Monkeybicycle 6

I have it on good authority that there is no deep hidden meaning behind the name Monkeybiccyle. That’s a bit of a disappointment. I thought it might reflect some kind of inside joke or something. I subscribed to the journal as part of an ongoing quest to understand things. I was then informed that the name is just a name and my quest was abruptly cut short. The only thing left for me to do was to actually read my first issue (No. 6) of Monkeybicycle. You never forget your first.

The list of contributors is pretty ridiculous. Imagine all the great writers you’ve heard of recently and you’ll have a good idea of whose work appears in this issue, but fine, I’ll name a few (some of whom are PANK contributors present or future): Matt Bell, Shane Allison, Ryan Boudinot, Kim Chinquee, Michael Czyniejewski, Jason Jordan, Corey Mesler, Cristin O’Keefe Aptowicz, Brandi Wells, and others.

I am always fascinated by what story or poem is chosen as the first story to a magazine issue or anthology. I’m sure that sometimes, this is a completely random thing, but I’m writing my dissertation. My life’s work is about looking for significance where perhaps there is none. Monkeybicycle 6 opens with a wonderful short story by Martha Clarkson, Gum Gutter, about a woman, stealing a few moments away from her family over Thanksgiving and getting the digits from a bicycle cop after she spits her gum out on the street and it rolls into a gutter. The television show Seinfeld made a lot of hay from the notion that it was a show about nothing while also being a show about everything, and this story works much in that same way. It’s a story about a random nothing of a moment, but it is so deftly written that it tells the story of so much more and you realize this in the very last line, with the narrator staring at the telephone with her ex-boyfriend downstairs with her family, thinking, “I could imagine the urgency of the dial tone, then the suspenseful cave of the ringing, and all the things that go through your mind.” With a first story like this, I knew that Monkeybicycle 6 might be pretty decent. I was not disappointed, unlike my quest to truly know the meaning of the term “monkeybicycle”. Win some, lose some.

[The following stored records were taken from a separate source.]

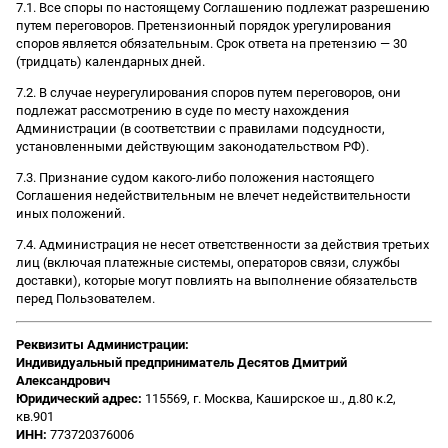
7.1. Все споры по настоящему Соглашению подлежат разрешению
путем переговоров. Претензионный порядок урегулирования
споров является обязательным. Срок ответа на претензию — 30
(тридцать) календарных дней.
7.2. В случае неурегулирования споров путем переговоров, они
подлежат рассмотрению в суде по месту нахождения
Администрации (в соответствии с правилами подсудности,
установленными действующим законодательством РФ).
7.3. Признание судом какого-либо положения настоящего
Соглашения недействительным не влечет недействительности
иных положений.
7.4. Администрация не несет ответственности за действия третьих
лиц (включая платежные системы, операторов связи, службы
доставки), которые могут повлиять на выполнение обязательств
перед Пользователем.
Реквизиты Администрации:
Индивидуальный предприниматель Десятов Дмитрий
Александрович
Юридический адрес:
115569, г. Москва, Каширское ш., д.80 к.2,
кв.901
ИНН:
773720376006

There is a lot to appreciate in this issue, much of it humor, very sly. Cristin O’Keefe Aptowicz’s The Mask Is What’s Holding My Face Up is a poem that tells the story of what happens when drunken fathers take their kids trick or treating one Halloween. There are consquences. The consequences are funny. There are strange stories like Drew Jackson’s After Spaulding, reminiscent of The Island of Dr. Moreau, but really a somewhat satirical look at what happens when someone is too smart for their own good. There are very emotional yet strange stories like Matt Bell’s The Girls of Channel 2112 about conjoined twins, one of whom works for a porn site, the other who is a graduate student in evolutionary biology. That Bell can take this absurdist context and write a story that is ultimately heartbreaking and sincere is quite laudable. Ryan Boudinot’s The Mine, a parable about the comforts of ignorance and enslavement is a contender for BASS recognition as is Sheila Ashdown’s Sedimentary.

The only thing I found odd, not bad, but odd, was the balance between poetry and fiction which I only noticed because I am a Libra. In most magazines, you’ll see 4 or 5 stories and the rest of the issue filled with poetry. In this issue, there were only a few poems, and the rest of the issue was filled with fiction. I found that interesting because normally, I kind of skip over the poems, but in this issue, I actually wished there was more poetry because the poetic selections were awesome. Nice work, Monkeybicycle!

A lot of times when you review a magazine issue, you end by saying there’s something for everyone. I’m not going to say that. There isn’t something for everyone. Monkeybicycle is a publication that knows its audience very well and does an excellent at job at assembling a range of writing that will appeal to that audience and still remain compelling to outliers. That, I think, is the hallmark of great editorial work.   Do not dally now. Go buy yourself a copy of Monkeybicycle 6.